Sweeping the small issues backlog — eight entries, ranging from a compile error to a new feature — is the kind of work that’s easy to defer. Nothing urgent, nothing architectural. But deferred small issues accumulate into a codebase that nobody quite trusts.

Most of the eight were exactly what they looked like. The IrbDecisionListenerTest compile error: CallerRef became a sealed interface with PlanItemCallerRef and GateCallerRef as its two permitted subtypes. The old CallerRef.encode(UUID, String) moved to PlanItemCallerRef.encode(). One line changed; the compiler flagged it. Sealed interfaces make API evolution visible immediately — breaking at compile time rather than silently passing at runtime is the value.

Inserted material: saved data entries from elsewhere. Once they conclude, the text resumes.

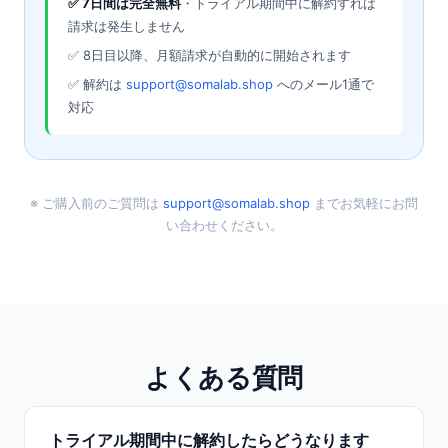
✅ 7日間は完全無料
・トライアル期間中に解約すれば
請求は発生しません
✅ 8日目以降、月額請求が自動的に開始されます
✅ 解約は
support@somalab.shop
へのメール1通で
対応
※ ご購入前のご質問は
support@somalab.shop
までお気軽にお問
い合わせください。
よくある質問
トライアル期間中に解約したらどうなります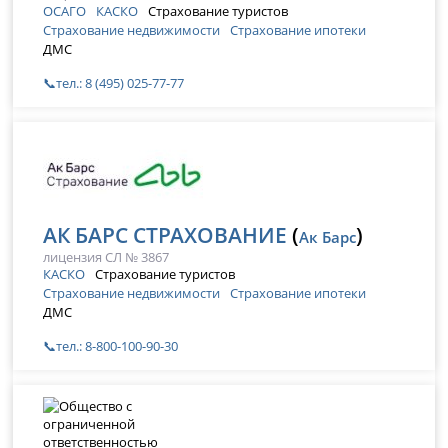
ОСАГО
КАСКО
Страхование туристов
Страхование недвижимости
Страхование ипотеки
ДМС
📞тел.: 8 (495) 025-77-77
АК БАРС СТРАХОВАНИЕ
(
)
Ак Барс
лицензия СЛ № 3867
КАСКО
Страхование туристов
Страхование недвижимости
Страхование ипотеки
ДМС
📞тел.: 8-800-100-90-30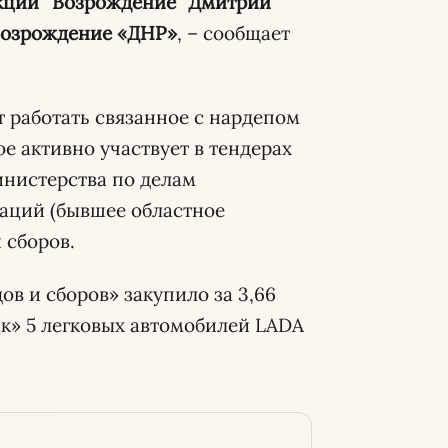
акции “Возрождение” Дмитрий
 возрождение «ДНР»
, – сообщает
 работать связанное с нардепом
е активно участвует в тендерах
инистерства по делам
аций (бывшее областное
 сборов.
дов и сборов» закупило за 3,66
к» 5 легковых автомобилей LADA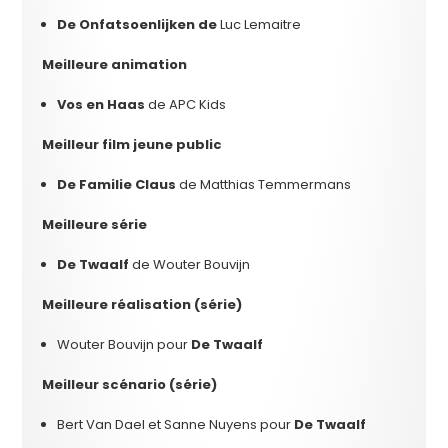
De Onfatsoenlijken de
Luc Lemaitre
Meilleure animation
Vos en Haas
de APC Kids
Meilleur film jeune public
De Familie Claus
de Matthias Temmermans
Meilleure
série
De Twaalf
de Wouter Bouvijn
Meilleure réalisation (série)
Wouter Bouvijn pour
De Twaalf
Meilleur scénario (série)
Bert Van Dael et Sanne Nuyens pour
De Twaalf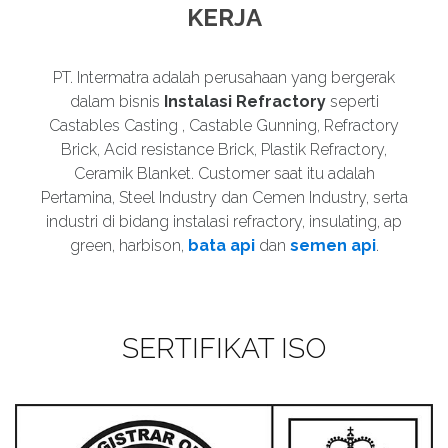
KERJA
PT. Intermatra adalah perusahaan yang bergerak
dalam bisnis
Instalasi Refractory
seperti
Castables Casting , Castable Gunning, Refractory
Brick, Acid resistance Brick, Plastik Refractory,
Ceramik Blanket. Customer saat itu adalah
Pertamina, Steel Industry dan Cemen Industry, serta
industri di bidang instalasi refractory, insulating, ap
green, harbison,
bata api
dan
semen api
.
SERTIFIKAT ISO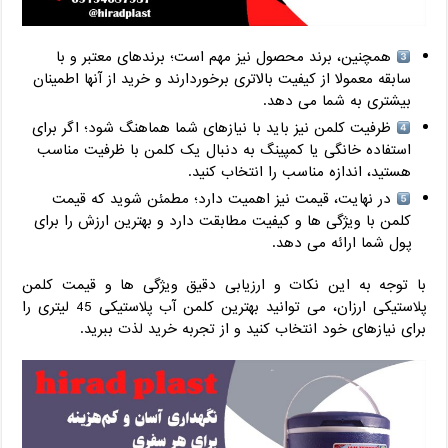
همچنین، برند محصول نیز مهم است؛ برندهای معتبر و با
سابقه معمولا از کیفیت بالاتری برخوردارند و خرید از آنها اطمینان
بیشتری به شما می‌ دهد.
ظرفیت کلمن نیز باید با نیازهای شما هماهنگ شود؛ اگر برای
استفاده خانگی یا کمپینگ به دنبال یک کلمن با ظرفیت مناسب
هستید، اندازه‌ مناسب را انتخاب کنید.
در نهایت، قیمت نیز اهمیت دارد؛ مطمئن شوید که قیمت
کلمن با ویژگی‌ ها و کیفیت مطابقت دارد و بهترین ارزش را برای
پول شما ارائه می‌ دهد.
با توجه به این نکات و ارزیابی دقیق ویژگی‌ ها و قیمت کلمن
پلاستیکی ارزان، می‌ توانید بهترین کلمن آب پلاستیکی 45 لیتری را
برای نیازهای خود انتخاب کنید و از تجربه خرید لذت ببرید.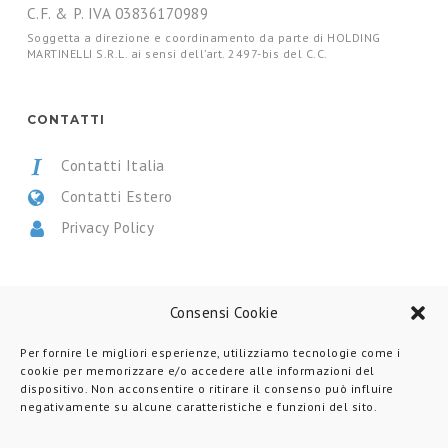
C.F. & P. IVA 03836170989
Soggetta a direzione e coordinamento da parte di HOLDING
MARTINELLI S.R.L. ai sensi dell’art. 2497-bis del C.C.
CONTATTI
Contatti Italia
Contatti Estero
Privacy Policy
CERTIFICAZIONI
Consensi Cookie
Per fornire le migliori esperienze, utilizziamo tecnologie come i
cookie per memorizzare e/o accedere alle informazioni del
dispositivo. Non acconsentire o ritirare il consenso può influire
negativamente su alcune caratteristiche e funzioni del sito.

The Flyway migration renumbering was a protocol violation from the project’s early weeks. Ledger subclass join tables belong in the V2000+ range; the early entries used V1005–V1014 instead, before the rule was written. One thing I noticed: the V2020 entry for sponsor notification ledger — added last session — was correct from day one. Whoever wrote the protocol applied it to new work immediately but didn’t revisit what was already there.

The exponential backoff extension for SponsorNotificationRetryPolicy is where things got interesting. The policy is a SingleValuePreference with a two-field config string: "3,30" for three attempts at 30-minute intervals. I extended it to optionally accept "3,15,2.0" (with a backoff multiplier) or "3,15,2.0,120" (with a multiplier and a cap). Backward compatible: two-field strings parse the same as before.

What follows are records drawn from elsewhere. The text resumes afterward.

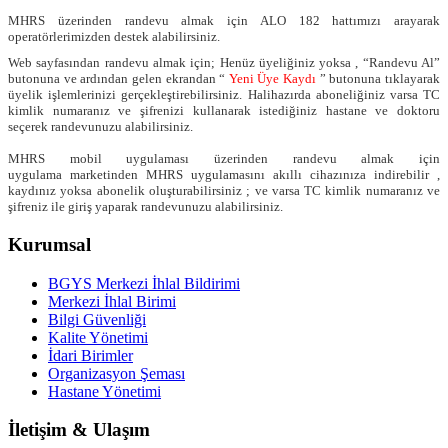
MHRS üzerinden randevu almak
için ALO 182 hattımızı arayarak
operatörlerimizden destek
alabilirsiniz.
Web sayfasından randevu almak için;
Henüz
üyeliğiniz yoksa ,
“Randevu Al”
butonuna ve ardından
gelen ekrandan
“
Yeni Üye Kaydı
”
butonuna
tıklayarak
üyelik işlemlerinizi gerçekleştirebilirsiniz
.
Halihazırda aboneliğiniz
varsa TC
kimlik numaranız ve
şifrenizi
kullanarak
istediğiniz hastane ve doktoru
seçerek
randevunuzu alabilirsiniz.
MHRS
mobil uygulaması üzerinden randevu
almak için
uygulama
marketinden
MHRS uygulamasını akıllı cihazınıza indirebilir
,
kaydınız yoksa
abonelik
oluşturabilirsiniz
;
ve varsa
TC kimlik numaranız ve
şifreniz ile giriş yaparak
randevunuzu alabilirsiniz.
Kurumsal
BGYS Merkezi İhlal Bildirimi
Merkezi İhlal Birimi
Bilgi Güvenliği
Kalite Yönetimi
İdari Birimler
Organizasyon Şeması
Hastane Yönetimi
İletişim & Ulaşım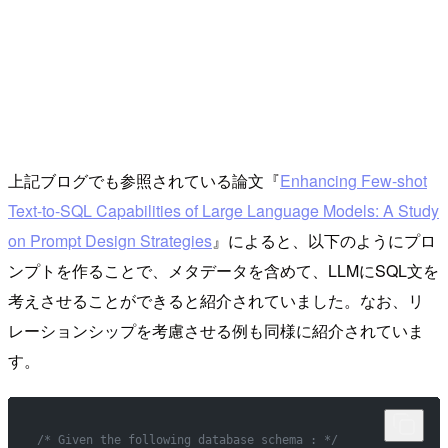
上記ブログでも参照されている論文『
Enhancing Few-shot
Text-to-SQL Capabilities of Large Language Models: A Study
on Prompt Design Strategies
』によると、以下のようにプロ
ンプトを作ることで、メタデータを含めて、LLMにSQL文を
考えさせることができると紹介されていました。なお、リ
レーションシップを考慮させる例も同様に紹介されていま
す。
/* Given the following database schema : */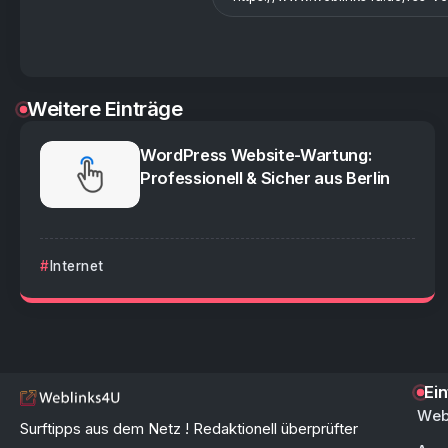
Weitere Einträge
WordPress Website-Wartung:
Professionell & Sicher aus Berlin
Internet
Ei
Web
Surftipps aus dem Netz ! Redaktionell überprüfter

The computeDelay() implementation had a fast path for multiplier=1.0:

if (policy.backoffMultiplier() == 1.0) {
    return policy.retryInterval();  // cap never applied
}
// cap check only reaches here when multiplier > 1.0

Claude caught it in review. If someone configures "3,60,1.0,30" — a 60-minute interval with a 30-minute cap and no backoff — the cap is silently ignored. Nothing in the Javadoc on maxInterval says the cap is conditional on using backoff; a reader has no reason to expect otherwise. The fix moves the cap check outside the branch so it applies unconditionally.

It passes all unit tests easily. Testing multiplier=1.0 and testing maxInterval are both present; testing their cross-product with a cap below the fixed interval is not. The review caught it by reading the contract, not by running tests.

The WorkItem escalation on sponsor notification exhaustion was the other S-complexity item. When all delivery retries are consumed, a new listener creates a WorkItem for the site-coordinators group — 24 hours for CRITICAL severity deviations, 72 hours for others. The exhaustion itself already has a ledger entry; the WorkItem is the manual escalation path, not a second audit record.

Nothing about the session was architecturally notable. The bug in computeDelay() was real but small. What it does illustrate: a code reviewer reading the contract rather than the tests is sometimes the difference between shipping a correctness bug and not.